空き室を宛先にした薬物密輸事件は増えている。不正薬物の摘発・押収量が全国最多の横浜税関管内(東北・関東の6県)では、20年の3件が21年に7件、22年に13件と急増。過去2年の計20件のうち空き家は1件で、残る19件は集合住宅の空き室が使われた。同税関担当者は「共有エリアに防犯カメラがなく郵便受けにチラシなどがたまっているアパートの空き室が狙われやすい」と警鐘を鳴らす。

背景にあるのが、コロナ禍で置き配が一般化したことだ。集合住宅では配送業者が置いた不在連絡票の抜き取りや、置き配による薬物の回収が比較的目立ちにくい。

犯罪組織の広がりもありそうだ。特殊詐欺などでは近年、だました相手から現金などを受け取る「受け子」といった末端役をSNSの闇バイト勧誘で集める例が多い。警察幹部によると、中国に拠点を置く組織の関与が疑われる密輸事件で、回収役が対話アプリ「微信(ウィーチャット)」内のバイト募集に応じたと話したという。持ち込みに一定のリスクがあり、かつては暴力団の収入源だった薬物密輸が、よりハードルの低い犯罪になることで密輸量が増える恐れもある。

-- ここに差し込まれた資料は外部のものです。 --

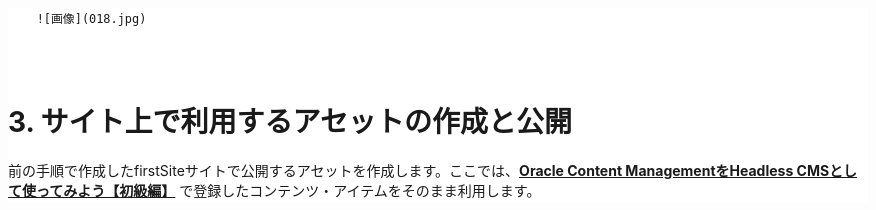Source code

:         ![画像](018.jpg)


<br />

# 3. サイト上で利用するアセットの作成と公開

前の手順で作成したfirstSiteサイトで公開するアセットを作成します。ここでは、**[Oracle Content ManagementをHeadless CMSとして使ってみよう【初級編】](../41_asset_headless)** で登録したコンテンツ・アイテムをそのまま利用します。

空き室が増えていることも、悪用につながっている。総務省が5年ごとに実施する「住宅・土地統計調査」によると、全国の集合住宅の空き室は18年に前回13年調査から約1%増の約475万戸。近年は伸び率が鈍化しているものの、右肩上がりが続く。

薬物入りの荷物は、回収役が宛名と同じ名前の表札を張るなどして住人を装い、荷物を受け取る場合が多い。横浜税関の担当者は「地域の空き室の近くで見慣れない人がうろついていたり、見覚えのない表札が張られたりしていたら警察や税関に相談してほしい」と話している。